Absolutely Brother. Merging two PD's is a whole new adventure. I personally think it would work. You have to have the right leadership which both these two particular PD's have. It could set the presedent in Franklin County. I'll be watching closely.
Be safe.


----------



## MVS (Jul 2, 2003)

How well do these two PD's work together now? good relations?


----------



## MCOA41 (Sep 5, 2002)

We are forgetting one thing. The Unions. I do not remember if Leverett PD is unionized but I recall back in the days of Chief Maxwell that Shutesbury is part of the Teamsters Union.

I would think if the PO's and Unions do not want it it will not happen. 

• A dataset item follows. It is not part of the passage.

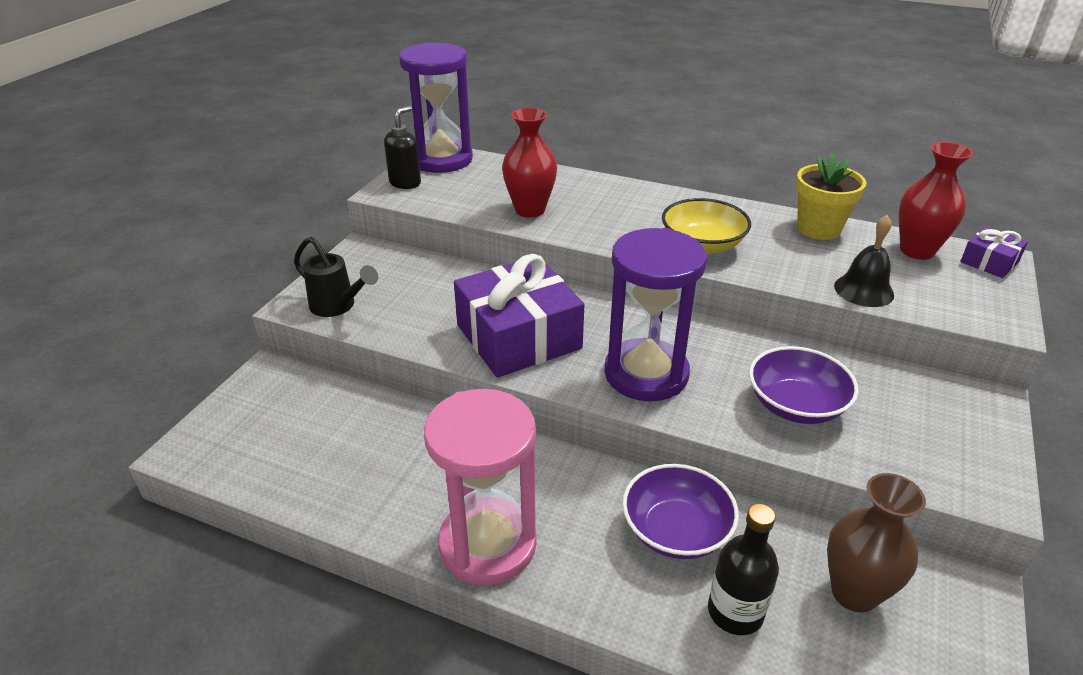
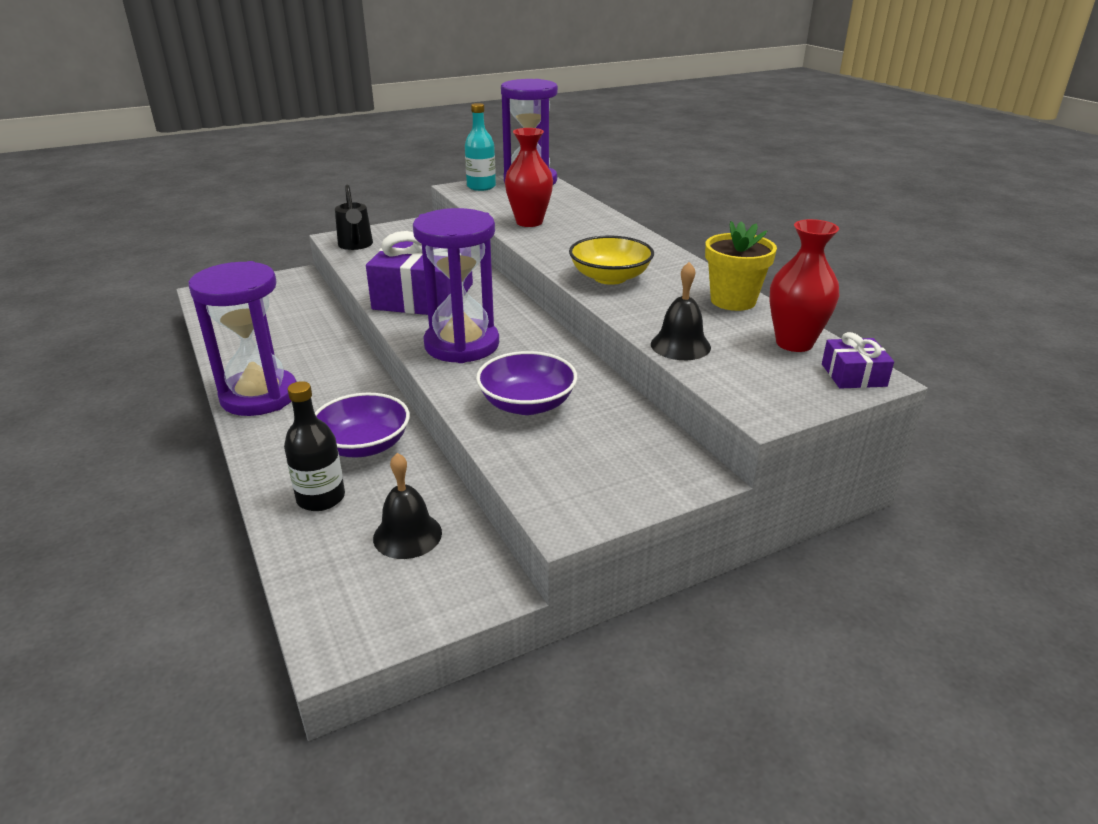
camera: 40 degrees right, 5 degrees down
(405, 183) = (481, 187): black soap dispenser -> turquoise bottle
(487, 544) = (259, 396): pink hourglass -> purple hourglass
(854, 593) = (407, 535): brown vase -> black bell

I do recall a certain Sheriff in Franklin County offering to put his DS through the academy and have them patrol the smaller communities in Franklin County but Greenfield and Montague had a hissy fit so the Sheriff backed away from that idea.


----------



## copcar65 (Aug 16, 2004)

This issue has come up frequently with the towns of Hamilton and Wenham up on the northshore. They currently share dispatch. Check out Hamilton's website. I think there is a copy of a consultant's report that outlined all of the costs involved in merging the 2 departments. I found it very good reading. What usually starts off as an attempt to save money (I'm guessing in this case there is a vacant chief's job and if they merge the dept they won't have to fill it) winds up costing a lot more. Often time's it is the selectment that don't want to give up the control over their own dept.
This has worked with fire districts so it could probably work with police. Jurisdiction is simply a matter of legislation. I think Berlin and Marlborough created a police district so officer's of both towns have jurisdiction at the mall that is in both towns.
Could be interesting!!! Keep everyone updated.


----------



## HousingCop (May 14, 2004)

Here is a picture of a badge I took off of Ebay a couple years back. I can only surmise it is from SOMerville - MEDford. Either this guy was a Special in both towns or he was associated with Tufts University which straddles both towns. Any thoughts?


----------



## jo (Sep 27, 2004)

It would only make sence if all Franklin County Police departments merged together. It would be better for publice safety and officer safety. Officers would be able to share information at shift change and on in house computers. This would solve more crimes in the county and better serve the public. Now being part of a larger police department, officers would be able to enter into special units, ie detective, drug, k9 and so on. It would end jurisdiction problems. Towns that now have limited man power and equipment would now have it at their fingertips. But dream on folks. Small town chiefs want to control their sand box and select boards want to control their chiefs. What would be better for the officers and public as a whole does not really matter.


----------



## DoD102 (Sep 9, 2004)

Agreed jo. And yes a few years back Sheriff McDonald wanted to put his SD's on patrol. He has a large number of qualified guys/girls up there on the hill who could do the job. But, as you stated, Montague and Greenfield, as well as Erving and a couple smaller towns had a little hissie fit.  The Chiefs were afraid that they'd be out of a job because especially in the case of Erving, the SD would do a better job. Even today when we call for a cruiser it takes 40-45 minutes to get one, if at all. I don't see that happening with the SD. If it's set up correctly, which I believe McDonald could do.


----------